Given records START
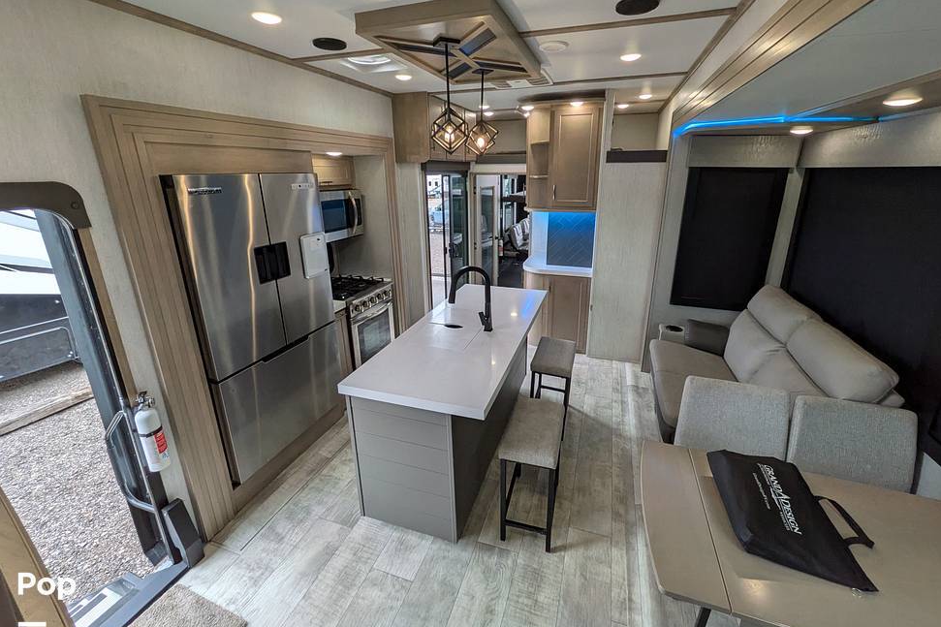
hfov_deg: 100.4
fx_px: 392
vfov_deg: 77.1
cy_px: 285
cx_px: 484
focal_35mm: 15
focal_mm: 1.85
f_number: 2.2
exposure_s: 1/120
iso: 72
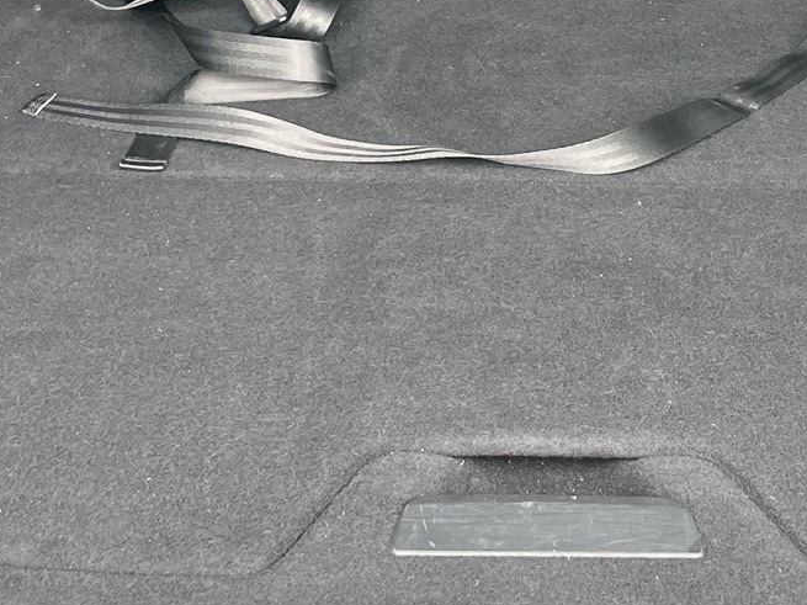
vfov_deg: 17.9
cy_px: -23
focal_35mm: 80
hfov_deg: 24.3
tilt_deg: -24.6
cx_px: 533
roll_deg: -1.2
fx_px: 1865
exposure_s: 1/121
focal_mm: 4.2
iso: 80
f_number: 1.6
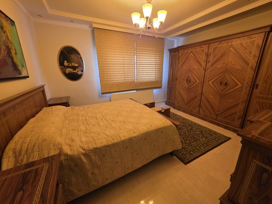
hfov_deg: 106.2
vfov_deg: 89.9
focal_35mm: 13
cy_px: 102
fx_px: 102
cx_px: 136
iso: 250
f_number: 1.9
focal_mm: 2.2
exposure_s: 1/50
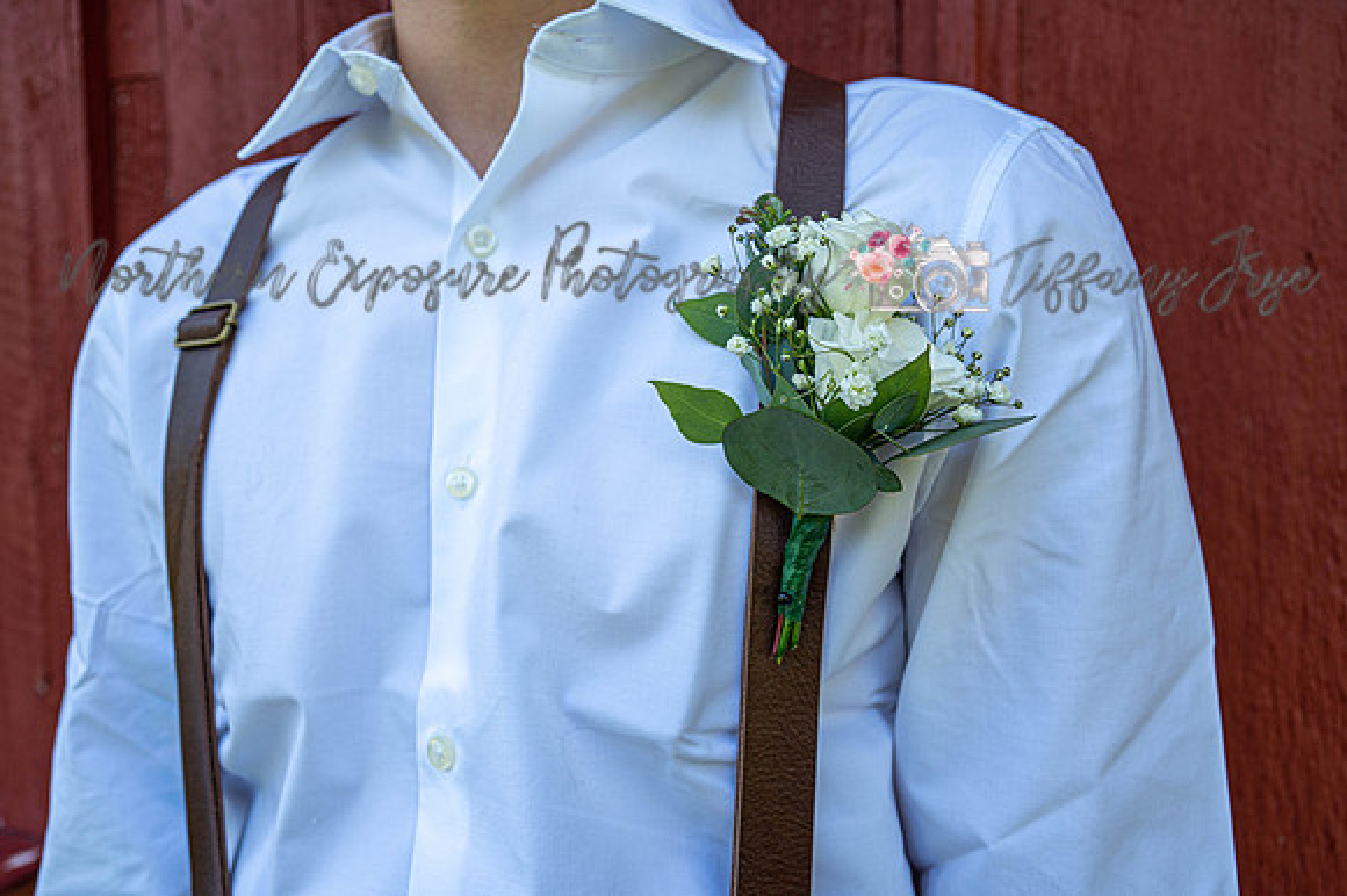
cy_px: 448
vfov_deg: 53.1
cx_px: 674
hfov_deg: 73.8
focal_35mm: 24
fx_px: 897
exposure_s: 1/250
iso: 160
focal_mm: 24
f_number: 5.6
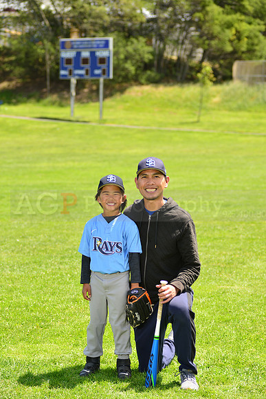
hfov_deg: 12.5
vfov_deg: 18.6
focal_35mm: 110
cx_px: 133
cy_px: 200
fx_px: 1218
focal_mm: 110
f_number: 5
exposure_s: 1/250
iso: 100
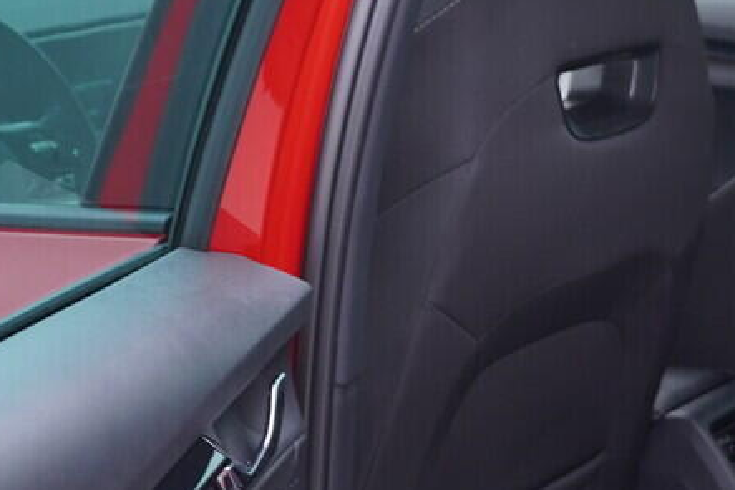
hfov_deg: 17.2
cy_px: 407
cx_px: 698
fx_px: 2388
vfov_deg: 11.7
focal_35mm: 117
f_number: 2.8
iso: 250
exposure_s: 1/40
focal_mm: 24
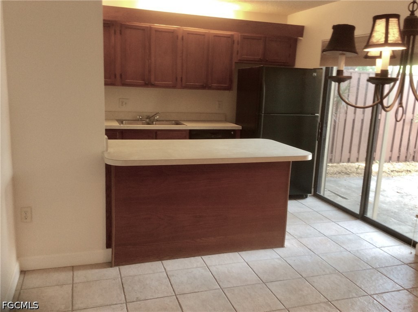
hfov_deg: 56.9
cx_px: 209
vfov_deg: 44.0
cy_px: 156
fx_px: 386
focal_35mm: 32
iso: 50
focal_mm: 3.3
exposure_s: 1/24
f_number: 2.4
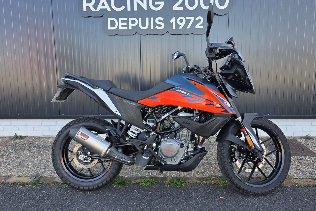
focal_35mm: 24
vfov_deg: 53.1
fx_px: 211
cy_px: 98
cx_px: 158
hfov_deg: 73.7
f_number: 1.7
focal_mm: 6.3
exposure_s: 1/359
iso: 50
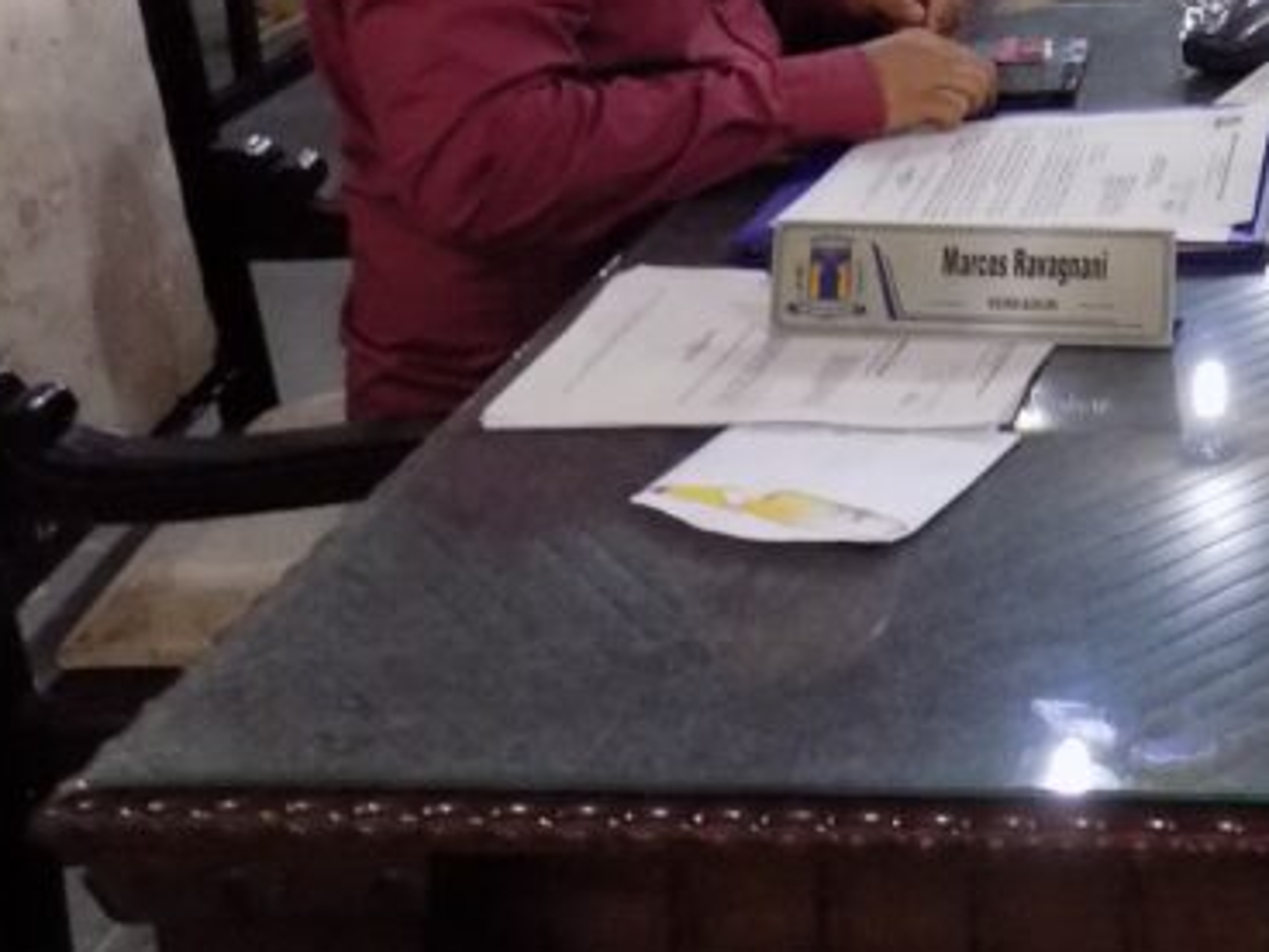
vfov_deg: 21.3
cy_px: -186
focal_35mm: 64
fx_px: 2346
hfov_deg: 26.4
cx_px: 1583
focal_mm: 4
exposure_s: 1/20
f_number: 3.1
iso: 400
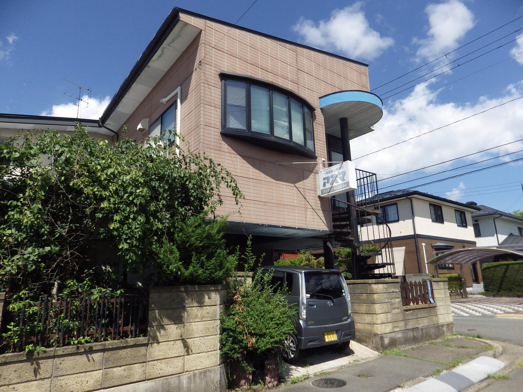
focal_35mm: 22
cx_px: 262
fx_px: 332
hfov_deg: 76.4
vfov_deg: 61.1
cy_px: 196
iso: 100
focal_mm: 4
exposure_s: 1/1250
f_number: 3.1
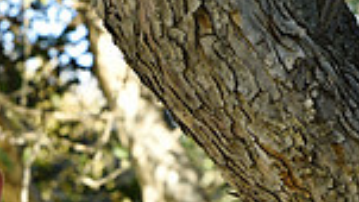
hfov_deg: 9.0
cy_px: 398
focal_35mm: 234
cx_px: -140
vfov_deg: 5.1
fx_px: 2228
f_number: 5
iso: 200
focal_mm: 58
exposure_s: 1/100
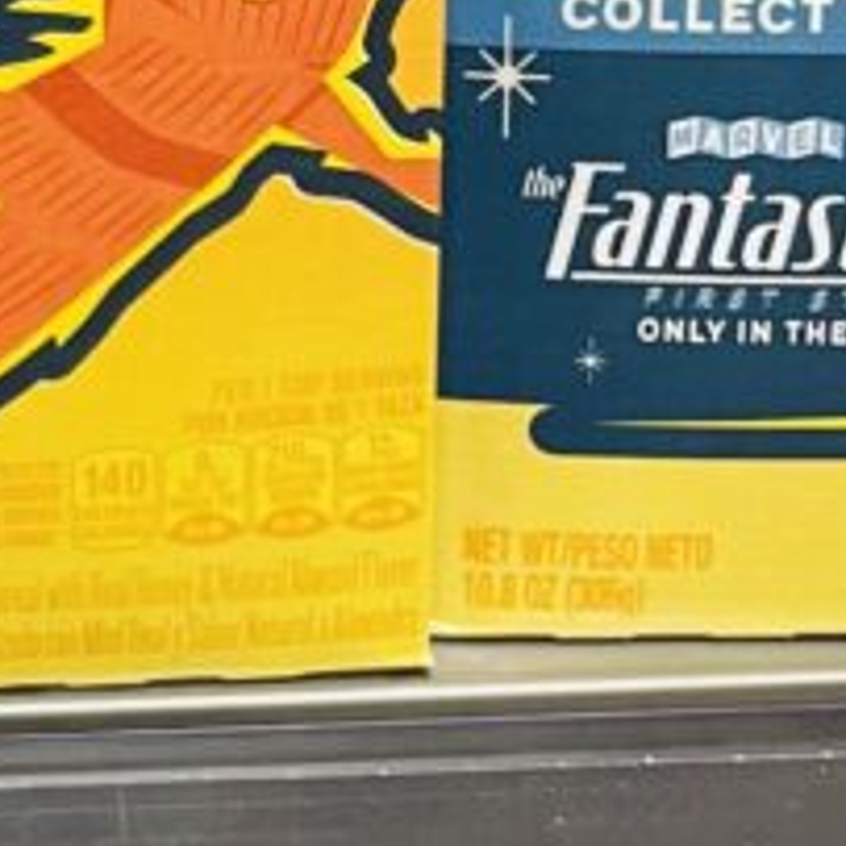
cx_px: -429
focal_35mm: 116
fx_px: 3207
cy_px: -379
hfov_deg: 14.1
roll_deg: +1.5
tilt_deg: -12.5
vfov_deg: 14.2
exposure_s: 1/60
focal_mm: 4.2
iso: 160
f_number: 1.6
Given records END
Brief:
Reproduce the listing exactly, images omitted.

Output of the exercise:
hfov_deg: 100.4
fx_px: 392
vfov_deg: 77.1
cy_px: 285
cx_px: 484
focal_35mm: 15
focal_mm: 1.85
f_number: 2.2
exposure_s: 1/120
iso: 72
vfov_deg: 17.9
cy_px: -23
focal_35mm: 80
hfov_deg: 24.3
tilt_deg: -24.6
cx_px: 533
roll_deg: -1.2
fx_px: 1865
exposure_s: 1/121
focal_mm: 4.2
iso: 80
f_number: 1.6
hfov_deg: 106.2
vfov_deg: 89.9
focal_35mm: 13
cy_px: 102
fx_px: 102
cx_px: 136
iso: 250
f_number: 1.9
focal_mm: 2.2
exposure_s: 1/50
cy_px: 448
vfov_deg: 53.1
cx_px: 674
hfov_deg: 73.8
focal_35mm: 24
fx_px: 897
exposure_s: 1/250
iso: 160
focal_mm: 24
f_number: 5.6
hfov_deg: 12.5
vfov_deg: 18.6
focal_35mm: 110
cx_px: 133
cy_px: 200
fx_px: 1218
focal_mm: 110
f_number: 5
exposure_s: 1/250
iso: 100
hfov_deg: 17.2
cy_px: 407
cx_px: 698
fx_px: 2388
vfov_deg: 11.7
focal_35mm: 117
f_number: 2.8
iso: 250
exposure_s: 1/40
focal_mm: 24
hfov_deg: 56.9
cx_px: 209
vfov_deg: 44.0
cy_px: 156
fx_px: 386
focal_35mm: 32
iso: 50
focal_mm: 3.3
exposure_s: 1/24
f_number: 2.4
focal_35mm: 24
vfov_deg: 53.1
fx_px: 211
cy_px: 98
cx_px: 158
hfov_deg: 73.7
f_number: 1.7
focal_mm: 6.3
exposure_s: 1/359
iso: 50
vfov_deg: 21.3
cy_px: -186
focal_35mm: 64
fx_px: 2346
hfov_deg: 26.4
cx_px: 1583
focal_mm: 4
exposure_s: 1/20
f_number: 3.1
iso: 400
focal_35mm: 22
cx_px: 262
fx_px: 332
hfov_deg: 76.4
vfov_deg: 61.1
cy_px: 196
iso: 100
focal_mm: 4
exposure_s: 1/1250
f_number: 3.1
hfov_deg: 9.0
cy_px: 398
focal_35mm: 234
cx_px: -140
vfov_deg: 5.1
fx_px: 2228
f_number: 5
iso: 200
focal_mm: 58
exposure_s: 1/100
cx_px: -429
focal_35mm: 116
fx_px: 3207
cy_px: -379
hfov_deg: 14.1
roll_deg: +1.5
tilt_deg: -12.5
vfov_deg: 14.2
exposure_s: 1/60
focal_mm: 4.2
iso: 160
f_number: 1.6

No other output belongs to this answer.